Mary, who is used to getting what she wants all the time, tells Lord Gillingham that she is breaking off their relationship. She seems to think that will be the end of their liaison. But Gillingham is having none of that. They’ve slept together. Mary has agreed to marry him and that is that. “We’ll get through this together,” he tells her. Mary still doesn’t seem to get the message, and I doubt we’ve seen the last of Lord Gillingham. And because every man is in love with Mary, Charles Blake also makes a reappearance and takes Mary out to dinner. I kind of see Gillingham trashing Mary’s reputation. How about you?

Mary’s not the only one with romantic troubles. Lord Merton surprises Isobel with a very sincere proposal. Isobel agrees to think about his offer, much to Violet’s chagrin. A marriage to Lord Merton would put Isobel on equal social footing with her, and Violet can’t abide that.

The investigation into the death of Mr. Green continues (yawn). But now it’s Anna who is a suspect. When Mary tells Anna to take a note to Lord Gillingham, a plain clothes officer sees Anna and follows her as she goes to the place where Mr. Green died. Perhaps the only thing that will make Mr. Bates tell the truth is if Anna is arrested.

Simon Bricker is back, and again he’s rather boldly flirting with Cora (“I think everything about Downton is beautiful including its mistress”) much to Robert’s dismay. But Robert isn’t helping matters by refusing to believe that Simon actually enjoys talking art with Cora, and values her opinion.

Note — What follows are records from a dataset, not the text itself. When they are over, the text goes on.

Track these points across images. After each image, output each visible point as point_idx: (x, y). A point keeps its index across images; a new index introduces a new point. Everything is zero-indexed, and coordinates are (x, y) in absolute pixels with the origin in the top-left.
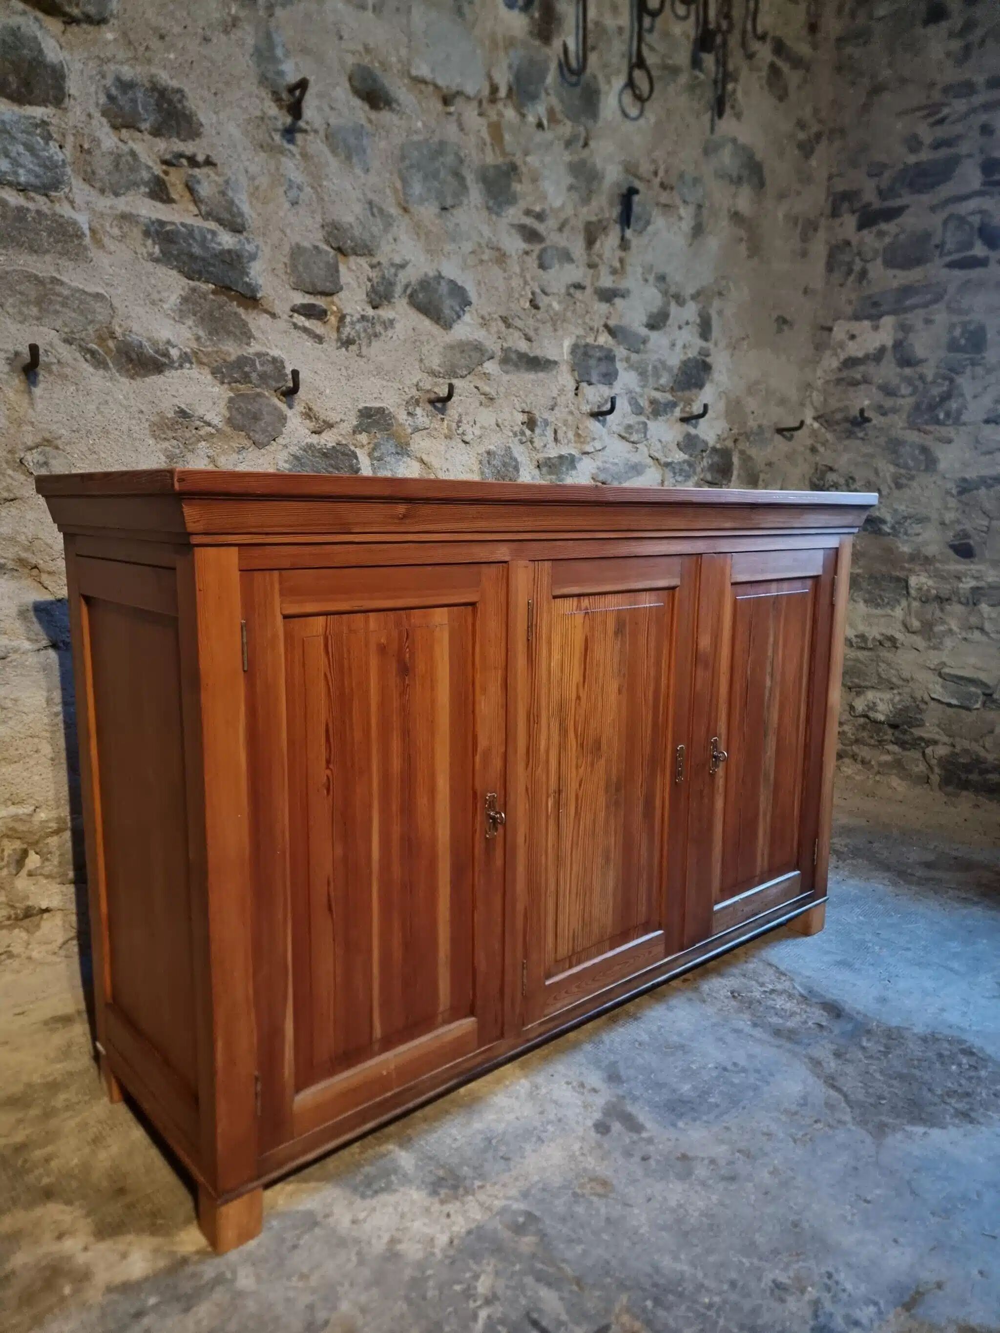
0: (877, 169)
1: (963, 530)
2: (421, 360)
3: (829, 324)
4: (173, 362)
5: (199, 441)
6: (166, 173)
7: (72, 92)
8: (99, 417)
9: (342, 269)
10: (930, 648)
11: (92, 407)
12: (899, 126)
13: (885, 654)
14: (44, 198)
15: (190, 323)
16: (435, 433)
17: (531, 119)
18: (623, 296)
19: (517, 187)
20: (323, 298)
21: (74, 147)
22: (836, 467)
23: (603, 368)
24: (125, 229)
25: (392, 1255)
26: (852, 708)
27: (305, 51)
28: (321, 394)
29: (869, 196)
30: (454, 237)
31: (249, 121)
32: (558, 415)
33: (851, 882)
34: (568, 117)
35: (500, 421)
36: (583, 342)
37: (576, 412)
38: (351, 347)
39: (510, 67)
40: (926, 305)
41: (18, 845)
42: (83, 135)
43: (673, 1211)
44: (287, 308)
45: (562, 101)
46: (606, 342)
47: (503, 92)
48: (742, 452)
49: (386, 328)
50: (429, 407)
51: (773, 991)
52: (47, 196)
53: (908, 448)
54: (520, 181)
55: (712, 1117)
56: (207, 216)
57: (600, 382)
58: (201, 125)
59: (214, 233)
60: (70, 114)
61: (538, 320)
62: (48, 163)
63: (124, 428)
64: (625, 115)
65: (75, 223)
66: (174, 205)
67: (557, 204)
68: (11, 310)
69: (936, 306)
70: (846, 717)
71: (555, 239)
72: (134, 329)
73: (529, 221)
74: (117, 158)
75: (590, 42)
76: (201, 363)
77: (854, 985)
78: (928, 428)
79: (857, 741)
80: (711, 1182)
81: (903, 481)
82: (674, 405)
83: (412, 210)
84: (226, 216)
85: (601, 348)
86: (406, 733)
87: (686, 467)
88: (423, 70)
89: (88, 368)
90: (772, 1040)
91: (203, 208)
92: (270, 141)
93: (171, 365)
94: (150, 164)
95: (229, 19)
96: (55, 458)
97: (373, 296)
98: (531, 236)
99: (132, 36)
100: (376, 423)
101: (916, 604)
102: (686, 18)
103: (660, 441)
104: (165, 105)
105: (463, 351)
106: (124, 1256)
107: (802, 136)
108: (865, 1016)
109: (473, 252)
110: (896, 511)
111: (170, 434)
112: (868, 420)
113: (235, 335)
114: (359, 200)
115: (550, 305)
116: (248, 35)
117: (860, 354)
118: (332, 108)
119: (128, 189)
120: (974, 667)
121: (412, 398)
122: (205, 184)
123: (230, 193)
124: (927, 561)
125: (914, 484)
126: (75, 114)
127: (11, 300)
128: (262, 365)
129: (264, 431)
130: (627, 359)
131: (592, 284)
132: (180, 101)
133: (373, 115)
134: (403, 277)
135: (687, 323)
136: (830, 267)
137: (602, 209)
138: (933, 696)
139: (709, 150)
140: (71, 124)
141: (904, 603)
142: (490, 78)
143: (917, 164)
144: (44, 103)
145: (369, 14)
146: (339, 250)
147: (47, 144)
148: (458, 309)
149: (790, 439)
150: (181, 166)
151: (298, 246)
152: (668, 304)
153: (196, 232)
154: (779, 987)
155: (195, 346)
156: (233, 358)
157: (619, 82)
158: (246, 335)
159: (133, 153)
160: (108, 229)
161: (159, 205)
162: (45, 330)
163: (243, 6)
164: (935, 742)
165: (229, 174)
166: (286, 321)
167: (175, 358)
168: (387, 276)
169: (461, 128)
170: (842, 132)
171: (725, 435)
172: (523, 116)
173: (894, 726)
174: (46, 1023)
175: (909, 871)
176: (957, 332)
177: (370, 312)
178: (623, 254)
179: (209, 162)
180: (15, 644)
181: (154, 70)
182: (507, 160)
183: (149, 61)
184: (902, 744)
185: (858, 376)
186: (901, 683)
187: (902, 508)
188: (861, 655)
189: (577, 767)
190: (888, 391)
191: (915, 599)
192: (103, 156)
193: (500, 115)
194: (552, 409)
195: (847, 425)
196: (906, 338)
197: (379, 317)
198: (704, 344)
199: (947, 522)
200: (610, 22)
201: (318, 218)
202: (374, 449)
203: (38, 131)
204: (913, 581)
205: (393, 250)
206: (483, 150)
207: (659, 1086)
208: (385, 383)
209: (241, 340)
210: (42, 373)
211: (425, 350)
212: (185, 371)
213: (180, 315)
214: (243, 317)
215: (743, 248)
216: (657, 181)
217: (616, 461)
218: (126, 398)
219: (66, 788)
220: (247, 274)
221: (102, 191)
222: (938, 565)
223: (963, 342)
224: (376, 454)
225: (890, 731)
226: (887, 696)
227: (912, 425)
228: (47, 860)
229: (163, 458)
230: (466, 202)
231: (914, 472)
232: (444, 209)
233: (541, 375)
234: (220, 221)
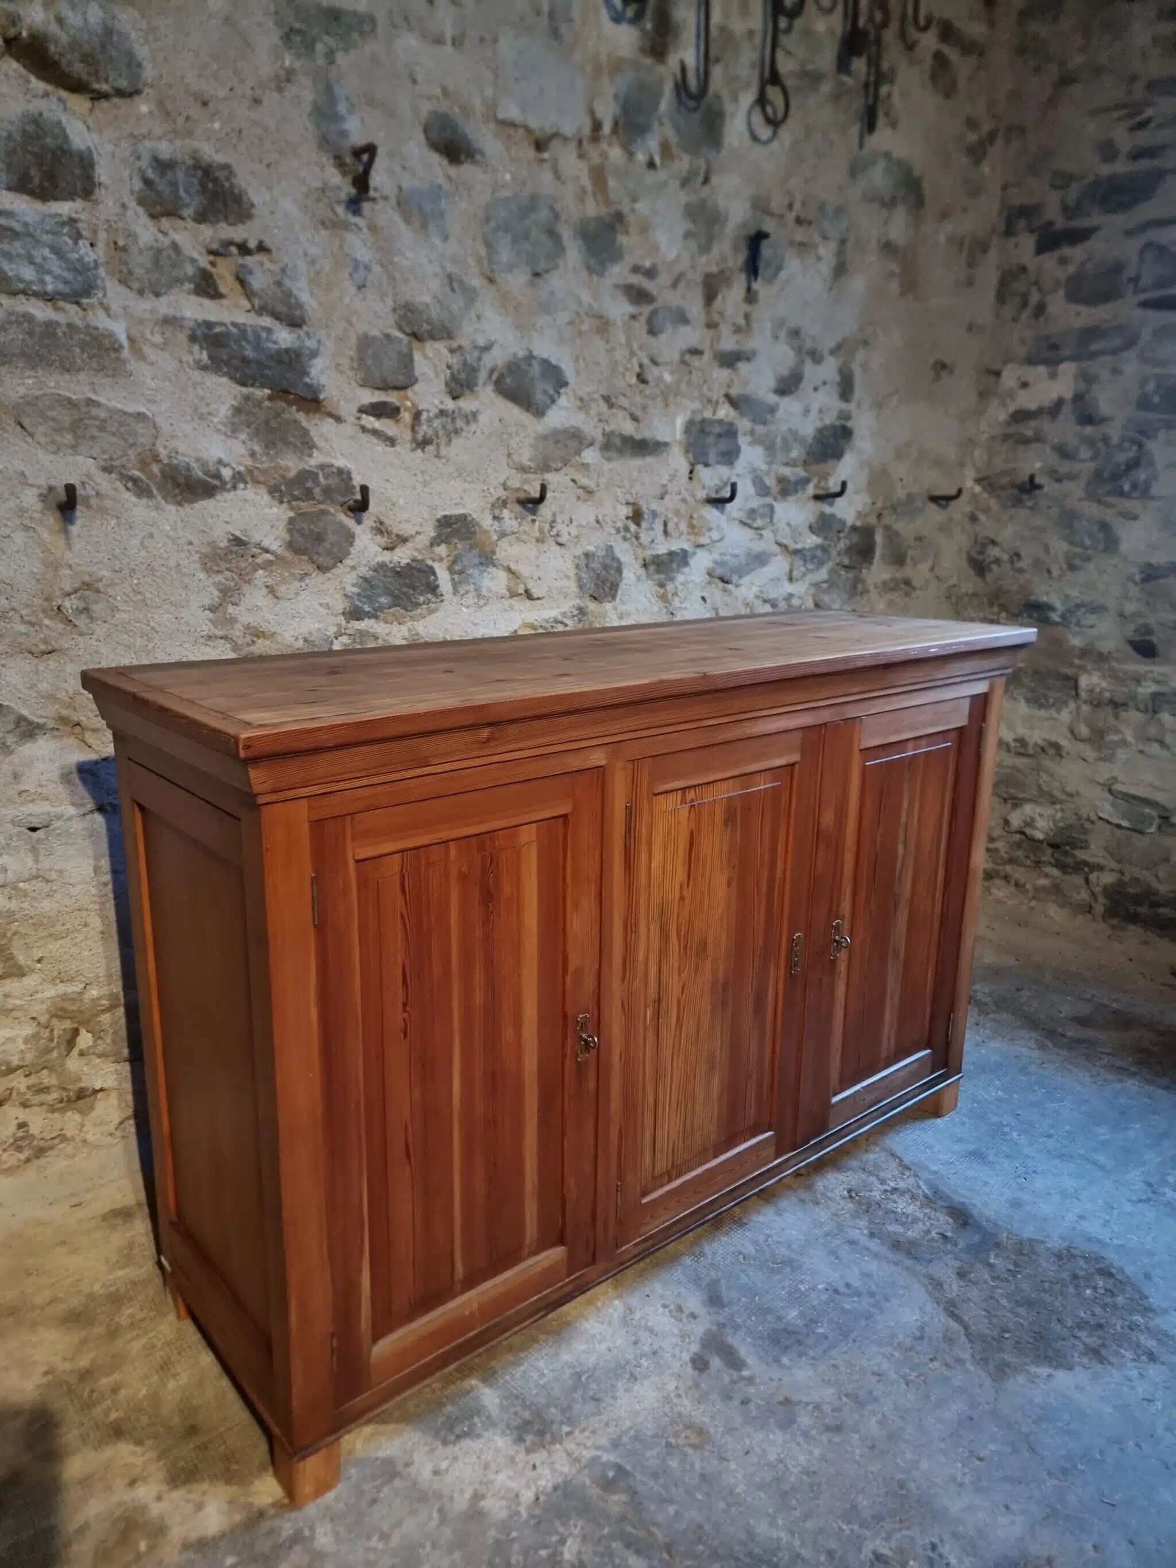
0: (1062, 181)
1: (1146, 625)
2: (509, 455)
3: (997, 366)
4: (225, 483)
5: (256, 570)
6: (213, 264)
7: (103, 179)
8: (143, 553)
9: (417, 356)
10: (1099, 759)
11: (136, 542)
12: (1091, 127)
13: (1048, 763)
14: (75, 307)
15: (243, 436)
16: (524, 537)
17: (641, 157)
18: (748, 359)
19: (623, 240)
20: (396, 393)
21: (107, 244)
22: (999, 539)
23: (723, 445)
24: (168, 335)
25: (475, 1514)
26: (1007, 822)
27: (371, 102)
28: (393, 505)
29: (1053, 213)
30: (547, 308)
31: (307, 196)
32: (669, 505)
33: (992, 1044)
34: (686, 150)
35: (600, 518)
36: (699, 418)
37: (690, 499)
38: (429, 448)
39: (616, 97)
40: (1114, 352)
41: (68, 1024)
42: (117, 230)
43: (771, 1465)
44: (354, 410)
45: (678, 130)
46: (727, 415)
47: (607, 129)
48: (887, 528)
49: (468, 423)
50: (518, 508)
51: (895, 1190)
52: (78, 303)
53: (1085, 523)
54: (627, 233)
55: (819, 1351)
56: (261, 311)
57: (718, 463)
58: (253, 205)
59: (269, 331)
60: (101, 207)
61: (646, 397)
62: (79, 267)
63: (172, 563)
64: (755, 138)
65: (111, 335)
66: (224, 302)
67: (672, 255)
68: (42, 440)
69: (1125, 354)
70: (997, 832)
71: (667, 298)
72: (180, 450)
73: (636, 280)
74: (157, 253)
75: (713, 53)
76: (256, 481)
77: (986, 1183)
78: (1110, 500)
79: (1011, 861)
80: (814, 1432)
81: (1077, 562)
82: (807, 481)
83: (499, 280)
84: (281, 308)
85: (720, 422)
86: (490, 963)
87: (819, 553)
88: (511, 111)
89: (129, 498)
90: (890, 1255)
91: (257, 302)
92: (331, 215)
93: (223, 487)
94: (195, 255)
95: (282, 73)
96: (96, 602)
97: (453, 385)
98: (639, 296)
99: (169, 106)
100: (456, 533)
101: (1085, 708)
102: (830, 11)
103: (788, 524)
104: (210, 185)
105: (557, 442)
106: (199, 1507)
107: (972, 137)
108: (996, 1225)
109: (571, 323)
110: (1067, 597)
111: (224, 565)
112: (1039, 487)
113: (295, 446)
114: (435, 275)
115: (660, 378)
116: (305, 91)
117: (1033, 406)
118: (404, 168)
119: (170, 286)
120: (1150, 785)
121: (498, 499)
122: (258, 272)
123: (287, 283)
124: (1102, 658)
125: (1091, 566)
126: (107, 204)
127: (41, 429)
128: (326, 478)
129: (330, 552)
130: (752, 433)
131: (712, 346)
132: (227, 179)
133: (453, 171)
134: (488, 360)
135: (825, 383)
136: (1001, 298)
137: (724, 258)
138: (1101, 815)
139: (856, 170)
140: (103, 217)
141: (1072, 705)
142: (592, 112)
143: (1110, 178)
144: (71, 196)
145: (448, 48)
146: (415, 335)
147: (76, 243)
148: (552, 392)
149: (945, 507)
150: (230, 255)
151: (366, 336)
152: (802, 362)
153: (249, 329)
154: (902, 1185)
155: (249, 462)
156: (292, 474)
157: (748, 98)
158: (307, 445)
159: (175, 246)
160: (149, 336)
161: (206, 302)
162: (80, 459)
163: (298, 56)
164: (1100, 868)
165: (286, 260)
166: (353, 424)
167: (228, 479)
168: (469, 360)
169: (557, 176)
170: (1022, 130)
171: (867, 510)
172: (631, 154)
173: (1055, 846)
174: (105, 1217)
175: (1060, 1030)
176: (1150, 387)
177: (450, 405)
178: (748, 308)
179: (262, 248)
180: (58, 810)
181: (196, 144)
182: (612, 210)
183: (190, 134)
184: (1063, 868)
185: (1029, 433)
186: (1063, 797)
187: (1075, 593)
188: (1021, 762)
189: (680, 973)
190: (1064, 453)
191: (1085, 702)
192: (141, 252)
193: (604, 155)
194: (662, 498)
195: (1015, 491)
196: (1088, 391)
197: (460, 409)
198: (844, 406)
199: (1126, 613)
200: (738, 26)
201: (390, 302)
202: (454, 562)
203: (65, 231)
204: (1084, 681)
205: (476, 330)
206: (582, 201)
207: (764, 1311)
208: (467, 485)
209: (302, 452)
210: (80, 510)
211: (513, 443)
212: (239, 492)
213: (234, 431)
214: (305, 424)
215: (894, 287)
216: (791, 217)
217: (737, 551)
218: (174, 529)
219: (118, 963)
220: (308, 374)
221: (141, 292)
222: (1114, 664)
223: (1156, 399)
224: (457, 568)
225: (1049, 851)
226: (1048, 811)
227: (1091, 495)
228: (100, 1038)
229: (216, 593)
230: (561, 264)
231: (1090, 552)
232: (536, 275)
233: (649, 460)
234: (277, 316)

Poor Edith (can we officially change her name from Lady Edith to Poor Edith?) continues to be banned from seeing Marigold and basically resorts to stalking her daughter—and still, no one really notices how sad she is. She’s the Eeyore of Downton Abbey. (“Thanks for noticing me.”) But she may actually find out what happened to Michael Gregson. I’m still hoping for some big plot twist there.

Lord Grantham is slowly agreeing to some of the changes Mary and Tom are suggesting. They will build on Downton but will expand without spoiling the land. At the halfway mark for the season, I’m still waiting for the show to really get going. How about you?

Other thoughts:
• “Hope is a tease designed to prevent us from accepting reality.” That Violet. She doesn’t mince words.
• There were quite a few scenes tonight where the background was decidedly fake (the Piccadilly scenes in particular come to mind), and it was distracting.
• Poor Mr. Mosely. He is so the show’s punching bag.